Collection entries
▬▬▬▬▬▬

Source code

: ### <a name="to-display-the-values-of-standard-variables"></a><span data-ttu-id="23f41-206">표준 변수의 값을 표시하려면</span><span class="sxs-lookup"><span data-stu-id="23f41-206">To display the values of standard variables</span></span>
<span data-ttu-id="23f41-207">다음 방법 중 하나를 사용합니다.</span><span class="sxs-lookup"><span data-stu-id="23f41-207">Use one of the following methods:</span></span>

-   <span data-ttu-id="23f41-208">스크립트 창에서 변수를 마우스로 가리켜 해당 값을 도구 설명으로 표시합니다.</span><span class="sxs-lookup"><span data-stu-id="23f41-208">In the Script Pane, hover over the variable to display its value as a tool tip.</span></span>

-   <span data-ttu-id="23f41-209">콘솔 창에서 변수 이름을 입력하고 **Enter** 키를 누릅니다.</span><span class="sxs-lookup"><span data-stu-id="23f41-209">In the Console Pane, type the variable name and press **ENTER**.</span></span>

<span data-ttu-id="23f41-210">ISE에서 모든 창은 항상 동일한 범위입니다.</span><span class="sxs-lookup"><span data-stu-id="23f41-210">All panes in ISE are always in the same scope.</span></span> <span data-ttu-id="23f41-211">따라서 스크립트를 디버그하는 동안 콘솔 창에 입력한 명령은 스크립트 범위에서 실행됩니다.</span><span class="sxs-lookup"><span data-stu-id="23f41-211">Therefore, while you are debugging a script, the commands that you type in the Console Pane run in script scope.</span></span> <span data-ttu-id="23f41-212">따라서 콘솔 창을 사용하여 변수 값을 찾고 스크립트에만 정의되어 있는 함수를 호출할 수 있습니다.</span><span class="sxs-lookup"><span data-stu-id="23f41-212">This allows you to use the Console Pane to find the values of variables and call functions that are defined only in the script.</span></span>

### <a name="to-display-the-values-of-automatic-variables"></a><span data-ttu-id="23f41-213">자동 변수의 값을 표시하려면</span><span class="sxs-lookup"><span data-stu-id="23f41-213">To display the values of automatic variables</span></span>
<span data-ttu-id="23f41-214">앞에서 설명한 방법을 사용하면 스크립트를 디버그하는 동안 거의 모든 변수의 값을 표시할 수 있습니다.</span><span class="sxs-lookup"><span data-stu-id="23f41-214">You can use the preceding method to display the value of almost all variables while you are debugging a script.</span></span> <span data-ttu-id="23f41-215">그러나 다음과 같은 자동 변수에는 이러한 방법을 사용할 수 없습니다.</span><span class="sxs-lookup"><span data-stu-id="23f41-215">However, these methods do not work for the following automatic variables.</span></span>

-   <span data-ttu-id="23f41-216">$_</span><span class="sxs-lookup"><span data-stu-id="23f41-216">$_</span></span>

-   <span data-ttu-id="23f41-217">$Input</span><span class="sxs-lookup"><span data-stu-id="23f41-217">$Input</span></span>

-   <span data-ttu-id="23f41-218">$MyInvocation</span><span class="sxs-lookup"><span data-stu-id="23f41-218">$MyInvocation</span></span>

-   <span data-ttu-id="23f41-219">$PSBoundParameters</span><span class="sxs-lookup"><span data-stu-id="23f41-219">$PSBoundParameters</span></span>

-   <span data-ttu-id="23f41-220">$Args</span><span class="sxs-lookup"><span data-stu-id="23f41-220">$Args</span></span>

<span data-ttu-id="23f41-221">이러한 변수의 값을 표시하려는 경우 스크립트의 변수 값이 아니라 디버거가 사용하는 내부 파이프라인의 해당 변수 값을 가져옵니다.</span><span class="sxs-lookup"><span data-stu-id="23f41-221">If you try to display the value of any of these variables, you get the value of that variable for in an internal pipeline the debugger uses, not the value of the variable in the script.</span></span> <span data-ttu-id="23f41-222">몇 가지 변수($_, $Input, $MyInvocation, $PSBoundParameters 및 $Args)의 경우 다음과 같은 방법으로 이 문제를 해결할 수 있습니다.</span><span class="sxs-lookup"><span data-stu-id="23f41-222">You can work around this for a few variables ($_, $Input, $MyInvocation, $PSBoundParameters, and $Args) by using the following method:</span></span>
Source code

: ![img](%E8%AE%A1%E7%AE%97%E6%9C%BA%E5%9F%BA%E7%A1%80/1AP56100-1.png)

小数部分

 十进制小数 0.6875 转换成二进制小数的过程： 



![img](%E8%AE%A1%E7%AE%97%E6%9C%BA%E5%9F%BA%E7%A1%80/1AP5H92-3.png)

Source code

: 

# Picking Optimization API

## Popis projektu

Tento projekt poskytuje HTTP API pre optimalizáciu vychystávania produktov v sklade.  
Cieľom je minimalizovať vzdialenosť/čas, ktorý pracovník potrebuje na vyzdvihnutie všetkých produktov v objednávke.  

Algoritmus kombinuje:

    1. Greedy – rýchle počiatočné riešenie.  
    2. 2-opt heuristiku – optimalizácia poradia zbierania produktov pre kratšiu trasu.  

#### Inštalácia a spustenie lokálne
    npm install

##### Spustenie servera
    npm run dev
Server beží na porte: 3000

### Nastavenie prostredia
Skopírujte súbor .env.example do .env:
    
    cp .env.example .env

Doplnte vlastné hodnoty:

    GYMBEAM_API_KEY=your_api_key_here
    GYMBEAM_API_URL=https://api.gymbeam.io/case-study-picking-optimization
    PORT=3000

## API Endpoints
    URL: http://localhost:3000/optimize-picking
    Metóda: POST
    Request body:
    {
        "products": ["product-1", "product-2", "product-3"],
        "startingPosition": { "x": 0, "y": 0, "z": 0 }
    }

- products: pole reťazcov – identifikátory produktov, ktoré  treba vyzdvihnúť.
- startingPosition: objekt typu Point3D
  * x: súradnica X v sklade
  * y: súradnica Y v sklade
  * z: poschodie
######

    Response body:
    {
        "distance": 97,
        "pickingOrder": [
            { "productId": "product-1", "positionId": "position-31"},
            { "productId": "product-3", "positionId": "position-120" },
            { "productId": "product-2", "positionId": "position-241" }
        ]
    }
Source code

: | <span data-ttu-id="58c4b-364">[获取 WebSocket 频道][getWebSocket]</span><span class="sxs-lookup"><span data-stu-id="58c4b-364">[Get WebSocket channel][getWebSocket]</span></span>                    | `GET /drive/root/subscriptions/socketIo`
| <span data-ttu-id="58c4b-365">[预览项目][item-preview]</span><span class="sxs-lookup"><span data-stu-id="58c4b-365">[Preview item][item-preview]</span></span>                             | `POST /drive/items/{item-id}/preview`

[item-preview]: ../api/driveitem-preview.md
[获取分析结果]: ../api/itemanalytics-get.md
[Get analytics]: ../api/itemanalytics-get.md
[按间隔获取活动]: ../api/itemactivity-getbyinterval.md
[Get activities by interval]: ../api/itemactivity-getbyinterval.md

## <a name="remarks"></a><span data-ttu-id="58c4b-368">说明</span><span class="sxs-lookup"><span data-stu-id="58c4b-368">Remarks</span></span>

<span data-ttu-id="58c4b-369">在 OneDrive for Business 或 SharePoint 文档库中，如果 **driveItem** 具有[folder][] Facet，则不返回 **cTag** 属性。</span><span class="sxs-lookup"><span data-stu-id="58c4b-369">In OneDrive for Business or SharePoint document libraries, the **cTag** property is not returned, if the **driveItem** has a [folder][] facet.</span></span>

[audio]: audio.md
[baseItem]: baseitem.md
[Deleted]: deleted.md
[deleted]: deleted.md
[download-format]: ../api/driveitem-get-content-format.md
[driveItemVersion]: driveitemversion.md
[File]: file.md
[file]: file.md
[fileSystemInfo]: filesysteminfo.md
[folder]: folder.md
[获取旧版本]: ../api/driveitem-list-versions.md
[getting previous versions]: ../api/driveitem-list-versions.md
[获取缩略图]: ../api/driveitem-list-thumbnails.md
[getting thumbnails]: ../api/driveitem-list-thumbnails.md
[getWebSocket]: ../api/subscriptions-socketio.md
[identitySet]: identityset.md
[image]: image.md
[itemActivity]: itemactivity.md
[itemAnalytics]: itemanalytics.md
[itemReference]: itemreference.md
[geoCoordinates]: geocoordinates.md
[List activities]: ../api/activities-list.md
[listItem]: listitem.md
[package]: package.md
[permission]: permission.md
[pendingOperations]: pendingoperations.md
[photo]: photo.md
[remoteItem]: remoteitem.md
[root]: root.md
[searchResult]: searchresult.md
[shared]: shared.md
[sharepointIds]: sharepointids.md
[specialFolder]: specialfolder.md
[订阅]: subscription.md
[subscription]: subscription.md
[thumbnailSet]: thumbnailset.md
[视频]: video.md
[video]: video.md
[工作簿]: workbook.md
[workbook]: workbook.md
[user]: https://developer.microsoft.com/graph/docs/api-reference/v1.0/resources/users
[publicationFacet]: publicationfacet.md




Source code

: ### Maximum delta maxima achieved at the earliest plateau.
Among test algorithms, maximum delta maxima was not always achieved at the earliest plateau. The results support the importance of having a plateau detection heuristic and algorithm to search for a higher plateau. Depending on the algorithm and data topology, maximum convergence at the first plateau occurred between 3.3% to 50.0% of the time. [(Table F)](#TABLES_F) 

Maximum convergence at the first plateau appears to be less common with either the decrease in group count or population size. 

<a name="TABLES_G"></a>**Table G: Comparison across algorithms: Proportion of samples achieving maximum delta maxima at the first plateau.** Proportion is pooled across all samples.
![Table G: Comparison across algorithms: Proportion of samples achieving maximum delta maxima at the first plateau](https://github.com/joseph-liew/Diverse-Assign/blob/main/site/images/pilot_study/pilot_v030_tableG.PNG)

▬▬▬▬▬▬

- **Problem details**
If a line of the records contains the word "getting", count it; give only the total.

- **Answer to the exercise**
2